I am 64, definitely a baby boomer. I have had to deal with an aging body for some time now. In my 40s, a sprained wrist from a skating fall took more than six months to heal. That felt like a betrayal – I still felt the way I felt when I was younger, but my body had aged, seemingly while I was looking elsewhere. Now I find the same sort of concern about my mind. When I forget a name or a word, I question whether it is the start of a process of disintegration.
Of course, I still feel the same inner consciousness I had when I was nine years old, so this other persona, this person who can’t remember things, is a surprise. I recently figured out that if I allow myself to free-associate, I usually come to the right name or word, but not all the time. I need to be relaxed for this to work.
I have decided that I am better if I continue to learn new things. I have not worked for some years because of a disability, but I work to keep learining new things. I have always been a compulsive reader, the kind who reads cereal boxes when there is nothing else to read. I read mostly fiction, but I include non-fiction as well, and I discuss what I read with friends.

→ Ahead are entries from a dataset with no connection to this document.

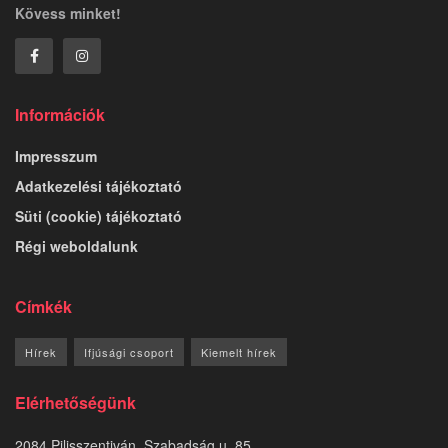
Kövess minket!
Információk
Impresszum
Adatkezelési tájékoztató
Süti (cookie) tájékoztató
Régi weboldalunk
Címkék
Hírek
Ifjúsági csoport
Kiemelt hírek
Elérhetőségünk
2084 Pilisszentiván, Szabadság u. 85.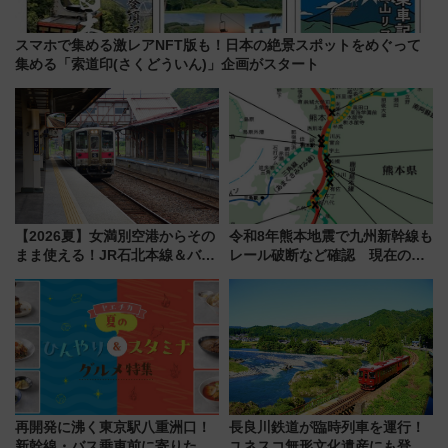
スマホで集める激レアNFT版も！日本の絶景スポットをめぐって
集める「索道印(さくどういん)」企画がスタート
【2026夏】女満別空港からその
令和8年熊本地震で九州新幹線も
まま使える！JR石北本線＆バス
レール破断など確認 現在の運
乗り放題「北見・網走周遊フリ
転見合わせ状況と交通網への影
ーパス」でおトクに道東観光
響
（8/3発売）
再開発に沸く東京駅八重洲口！
長良川鉄道が臨時列車を運行！
新幹線・バス乗車前に寄りたい
ユネスコ無形文化遺産にも登録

I also play violin and viola, and perform in the Sierra Vista Symphony Orchestra. We have three concerts a year, and I am still learning new music or relearning music I played many years ago. I heard once on NPR that someone found that people who play musical instruments retain more of their mental powers than others. I think this is because the process involves so many separate mental acts – eye to brain, brain to body, ears to brain, brain to body to adjust what needs adjusting – all these occuring within an instant. It’s a good thing these things are done without conscious thought.
I got my first computer in 2008, and it has proved a source of much mental stimulation and gratification. Among other things, I began to write, first at Daily Kos, a liberal political blog, and later here. I even get paid for some of my writing. That is something I have wanted to do since I was nine years old, and here I am in my 60s, doing it. The computer is also a source of new knowledge, seemingly endless in scope.
I also use it to play a word game called Word Zap. I have always liked word games and puzzles, and they certainly are a way to keep mentally fit.
So do I worry about mental deterioration? Sometimes. But when I sat a few months ago on the stage at Buena Arts Center in Sierra Vista playing Rachmaninoff’s Second Piano Concerto with a wonderful soloist and conductor, I thought “I’m still learning new things.” It seemed enough.